First International Workshop on Spatial Language Understanding at NAACL-HLT 2018

Event Notification Type: 
Call for Papers
Abbreviated Title: 
SpLU-2018 at NAACL
Location: 
Hyatt Regency New Orleans hotel
Wednesday, 6 June 2018
State: 
Louisiana
Country: 
USA
City: 
New Orleans
Contact: 
Parisa Kordjamshidi
Archna Bhatia
Submission Deadline: 
Friday, 2 March 2018

----------------------------------------------------------------
SECOND CALL FOR PAPERS
----------------------------------------------------------------

First International Workshop on Spatial Language Understanding (SpLU-2018) at
NAACL-HLT 2018, June 6, New Orleans, Louisiana, USA.

Website: https://spatial-language.github.io/

---------------------------------------------------------------
AIM AND SCOPE
---------------------------------------------------------------

One of the essential functions of natural language is to express spatial relationships between objects. Linguistic constructs can encode highly complex, relational structures of objects, spatial relations between them, and patterns of motion through space relative to some reference point.
Spatial language understanding is useful in many areas of research endeavors
relating to and/or making use of human language, including robotics,
navigation, geographic information systems, traffic management, natural
language understanding and translation, and query answering systems.

Standardizing semantically specialized linguistic tasks related to spatial language especially seems challenging as it is hard to obtain an agreeable set of concepts, relationships and a formal spatial meaning representation that is domain independent. This has made research results in spatial language learning and reasoning diverse, task-specific and, to some extent,
not comparable. While formal meaning representation is a general issue for language understanding, formalizing spatial concepts and building formal reasoning models based on those constitute challenging research problems with a wealth of prior foundational research that can be exploited and linked to language understanding. Existing qualitative and quantitative representation and reasoning models can be used for investigation of interoperability of machine learning and reasoning over spatial semantics. Research endeavors in this area could provide insights into many challenges of language understanding in general. Spatial semantics is also very well-connected and relevant to visualization of natural language, central to dealing with configurations in the physical world and motivating a combination of vision and language for richer spatial understanding.

→ Listed entries

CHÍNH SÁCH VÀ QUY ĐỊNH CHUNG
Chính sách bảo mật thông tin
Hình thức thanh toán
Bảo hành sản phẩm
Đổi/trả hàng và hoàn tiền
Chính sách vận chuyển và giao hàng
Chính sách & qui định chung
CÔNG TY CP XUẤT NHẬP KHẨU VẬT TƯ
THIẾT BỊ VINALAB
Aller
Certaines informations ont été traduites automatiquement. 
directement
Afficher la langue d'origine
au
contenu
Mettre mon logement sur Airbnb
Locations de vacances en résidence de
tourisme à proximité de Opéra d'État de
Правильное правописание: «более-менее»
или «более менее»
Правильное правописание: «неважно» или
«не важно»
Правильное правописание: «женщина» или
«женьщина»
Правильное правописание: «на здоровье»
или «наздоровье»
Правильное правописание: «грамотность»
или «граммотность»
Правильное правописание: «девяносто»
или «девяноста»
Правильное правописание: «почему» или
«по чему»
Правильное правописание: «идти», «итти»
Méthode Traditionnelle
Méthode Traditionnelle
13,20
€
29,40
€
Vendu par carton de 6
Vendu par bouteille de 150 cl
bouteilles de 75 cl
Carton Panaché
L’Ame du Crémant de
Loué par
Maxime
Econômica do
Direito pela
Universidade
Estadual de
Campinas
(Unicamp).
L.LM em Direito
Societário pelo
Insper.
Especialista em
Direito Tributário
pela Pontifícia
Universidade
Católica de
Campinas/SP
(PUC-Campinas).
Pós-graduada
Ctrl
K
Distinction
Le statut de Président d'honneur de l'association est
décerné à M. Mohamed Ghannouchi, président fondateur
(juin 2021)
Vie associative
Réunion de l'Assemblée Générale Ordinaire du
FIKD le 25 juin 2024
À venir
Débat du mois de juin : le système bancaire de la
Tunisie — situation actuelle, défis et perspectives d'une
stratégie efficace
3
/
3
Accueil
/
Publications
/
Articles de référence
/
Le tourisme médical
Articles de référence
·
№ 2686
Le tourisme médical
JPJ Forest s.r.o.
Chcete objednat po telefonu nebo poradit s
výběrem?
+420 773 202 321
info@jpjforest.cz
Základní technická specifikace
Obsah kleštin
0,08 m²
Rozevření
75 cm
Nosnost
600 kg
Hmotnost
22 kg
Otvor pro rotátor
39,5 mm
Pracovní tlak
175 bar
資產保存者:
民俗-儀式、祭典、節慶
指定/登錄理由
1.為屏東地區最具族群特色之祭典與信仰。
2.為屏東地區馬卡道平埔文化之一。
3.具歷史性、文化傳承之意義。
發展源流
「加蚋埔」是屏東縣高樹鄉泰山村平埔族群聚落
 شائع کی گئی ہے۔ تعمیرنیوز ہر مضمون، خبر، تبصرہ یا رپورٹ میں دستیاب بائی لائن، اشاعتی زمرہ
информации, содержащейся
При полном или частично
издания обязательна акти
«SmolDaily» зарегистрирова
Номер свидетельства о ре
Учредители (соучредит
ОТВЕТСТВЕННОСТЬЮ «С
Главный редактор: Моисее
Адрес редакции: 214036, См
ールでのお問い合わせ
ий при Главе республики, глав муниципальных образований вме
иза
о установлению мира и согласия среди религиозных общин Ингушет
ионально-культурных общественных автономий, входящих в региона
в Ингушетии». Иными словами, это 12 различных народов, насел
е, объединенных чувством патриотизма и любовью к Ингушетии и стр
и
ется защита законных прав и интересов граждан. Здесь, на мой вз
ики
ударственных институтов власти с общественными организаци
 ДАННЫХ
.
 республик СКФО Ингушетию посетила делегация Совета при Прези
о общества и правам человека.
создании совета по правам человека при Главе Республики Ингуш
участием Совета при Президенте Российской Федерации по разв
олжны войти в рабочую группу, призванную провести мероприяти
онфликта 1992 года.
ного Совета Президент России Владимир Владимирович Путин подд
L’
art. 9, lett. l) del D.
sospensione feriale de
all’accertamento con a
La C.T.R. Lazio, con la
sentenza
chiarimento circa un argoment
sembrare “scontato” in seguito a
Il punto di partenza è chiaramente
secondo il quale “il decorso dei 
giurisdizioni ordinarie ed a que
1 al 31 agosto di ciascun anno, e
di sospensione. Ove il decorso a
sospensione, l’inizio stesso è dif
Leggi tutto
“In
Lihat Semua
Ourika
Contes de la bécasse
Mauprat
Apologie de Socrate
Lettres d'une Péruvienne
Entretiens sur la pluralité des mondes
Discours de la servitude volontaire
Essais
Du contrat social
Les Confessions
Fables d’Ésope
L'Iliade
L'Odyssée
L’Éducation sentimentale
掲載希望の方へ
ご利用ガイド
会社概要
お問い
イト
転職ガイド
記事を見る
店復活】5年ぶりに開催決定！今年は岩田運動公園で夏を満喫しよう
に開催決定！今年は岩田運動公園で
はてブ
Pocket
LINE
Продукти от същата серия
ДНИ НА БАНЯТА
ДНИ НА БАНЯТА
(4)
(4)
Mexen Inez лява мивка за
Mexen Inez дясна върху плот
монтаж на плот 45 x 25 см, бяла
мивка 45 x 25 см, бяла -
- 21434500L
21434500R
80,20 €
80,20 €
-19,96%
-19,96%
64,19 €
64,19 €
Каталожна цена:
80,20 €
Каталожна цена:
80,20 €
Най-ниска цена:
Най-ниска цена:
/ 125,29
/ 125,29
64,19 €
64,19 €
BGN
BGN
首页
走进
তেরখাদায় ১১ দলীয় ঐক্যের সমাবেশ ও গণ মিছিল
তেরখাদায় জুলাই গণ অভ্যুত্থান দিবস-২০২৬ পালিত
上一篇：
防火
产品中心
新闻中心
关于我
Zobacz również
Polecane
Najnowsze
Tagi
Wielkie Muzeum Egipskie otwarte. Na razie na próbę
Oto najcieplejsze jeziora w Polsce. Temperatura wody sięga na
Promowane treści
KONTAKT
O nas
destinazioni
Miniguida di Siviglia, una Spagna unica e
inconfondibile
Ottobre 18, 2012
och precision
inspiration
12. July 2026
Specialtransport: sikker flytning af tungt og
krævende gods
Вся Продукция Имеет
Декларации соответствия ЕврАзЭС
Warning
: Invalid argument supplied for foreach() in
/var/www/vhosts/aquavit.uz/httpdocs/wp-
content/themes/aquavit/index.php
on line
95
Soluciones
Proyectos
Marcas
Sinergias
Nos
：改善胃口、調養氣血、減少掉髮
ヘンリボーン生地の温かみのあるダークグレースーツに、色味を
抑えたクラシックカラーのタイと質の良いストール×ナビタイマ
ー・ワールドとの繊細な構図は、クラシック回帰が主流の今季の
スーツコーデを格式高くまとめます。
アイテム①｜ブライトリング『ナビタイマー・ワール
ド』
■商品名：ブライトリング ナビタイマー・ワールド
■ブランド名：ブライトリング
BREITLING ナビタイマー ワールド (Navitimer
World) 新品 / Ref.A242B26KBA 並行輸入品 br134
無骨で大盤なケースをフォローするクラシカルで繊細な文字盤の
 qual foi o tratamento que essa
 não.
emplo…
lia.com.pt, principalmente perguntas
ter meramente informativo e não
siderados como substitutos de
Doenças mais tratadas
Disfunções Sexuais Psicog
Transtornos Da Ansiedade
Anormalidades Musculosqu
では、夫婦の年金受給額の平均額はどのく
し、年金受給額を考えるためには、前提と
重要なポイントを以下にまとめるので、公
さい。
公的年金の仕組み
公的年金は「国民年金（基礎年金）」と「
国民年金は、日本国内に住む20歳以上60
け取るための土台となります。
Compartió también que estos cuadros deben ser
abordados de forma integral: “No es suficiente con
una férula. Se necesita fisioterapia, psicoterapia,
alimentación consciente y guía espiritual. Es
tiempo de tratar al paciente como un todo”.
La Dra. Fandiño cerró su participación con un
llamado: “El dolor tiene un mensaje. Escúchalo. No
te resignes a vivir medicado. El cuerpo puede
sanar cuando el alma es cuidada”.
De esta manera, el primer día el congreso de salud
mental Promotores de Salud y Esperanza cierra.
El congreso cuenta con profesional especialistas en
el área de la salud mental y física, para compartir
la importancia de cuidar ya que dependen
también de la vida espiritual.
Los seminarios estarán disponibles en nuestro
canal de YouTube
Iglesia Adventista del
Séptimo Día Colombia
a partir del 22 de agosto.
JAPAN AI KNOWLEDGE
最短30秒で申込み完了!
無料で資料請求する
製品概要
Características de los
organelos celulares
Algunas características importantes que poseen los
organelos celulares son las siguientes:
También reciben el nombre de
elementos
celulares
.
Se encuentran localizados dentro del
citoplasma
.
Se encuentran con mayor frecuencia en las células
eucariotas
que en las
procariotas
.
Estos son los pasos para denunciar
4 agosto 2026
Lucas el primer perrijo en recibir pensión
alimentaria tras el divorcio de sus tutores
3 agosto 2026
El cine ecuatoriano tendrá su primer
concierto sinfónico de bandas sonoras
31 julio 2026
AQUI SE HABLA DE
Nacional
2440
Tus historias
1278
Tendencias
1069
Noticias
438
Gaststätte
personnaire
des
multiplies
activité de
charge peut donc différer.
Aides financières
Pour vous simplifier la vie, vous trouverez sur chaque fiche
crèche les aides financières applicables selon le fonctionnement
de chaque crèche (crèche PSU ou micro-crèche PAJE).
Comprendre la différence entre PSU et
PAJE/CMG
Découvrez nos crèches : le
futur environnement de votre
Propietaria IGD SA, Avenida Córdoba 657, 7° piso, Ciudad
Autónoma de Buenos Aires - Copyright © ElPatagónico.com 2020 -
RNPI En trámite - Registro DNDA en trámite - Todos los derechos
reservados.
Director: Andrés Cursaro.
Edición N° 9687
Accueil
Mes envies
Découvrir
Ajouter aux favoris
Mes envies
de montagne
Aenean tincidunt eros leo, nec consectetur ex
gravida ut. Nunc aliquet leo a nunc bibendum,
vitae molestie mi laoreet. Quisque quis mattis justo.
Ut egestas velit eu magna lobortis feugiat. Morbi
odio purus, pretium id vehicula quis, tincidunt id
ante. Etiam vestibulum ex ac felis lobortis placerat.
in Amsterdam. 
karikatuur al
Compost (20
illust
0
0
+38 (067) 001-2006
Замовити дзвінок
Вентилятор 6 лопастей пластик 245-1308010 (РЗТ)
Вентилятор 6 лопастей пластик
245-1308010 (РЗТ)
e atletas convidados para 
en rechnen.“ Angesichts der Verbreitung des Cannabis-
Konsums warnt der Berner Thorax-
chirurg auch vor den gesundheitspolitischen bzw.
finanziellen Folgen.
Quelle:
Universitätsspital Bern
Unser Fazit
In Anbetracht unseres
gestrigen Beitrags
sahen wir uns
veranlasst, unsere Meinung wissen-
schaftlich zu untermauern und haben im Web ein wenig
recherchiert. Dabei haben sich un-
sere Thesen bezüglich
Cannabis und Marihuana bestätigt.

→ Exercise tasks
1 - According to the workshop call for papers, why are research results in spatial language learning and reasoning diverse, task-specific, and partly not comparable?
2 - Extend the workshop call for papers, picking up after its final sentence.

→ Expected responses
1 - Standardizing linguistic tasks tied to spatial language is difficult, because it is hard to reach an agreed set of concepts, relationships, and a formal spatial meaning representation that is domain independent. That difficulty has left the results diverse, task-specific, and to some extent not comparable.

2 -
This workshop highlights some of the above aspects of computational spatial
language understanding including the following four areas: Spatial Language
Meaning Representation (Continuous, Symbolic), Spatial Language Learning,
Spatial Language Reasoning, and Combining Vision and Language for Spatial
Understanding. The goal of the workshop is to initiate discussions across
fields dealing with spatial language along with other modalities. The desired outcome is identification of shared as well as unique challenges, problems
and future directions across the fields and various application domains
related to spatial language understanding.

For a full description, please look at the workshop website at
https://spatial-language.github.io/ .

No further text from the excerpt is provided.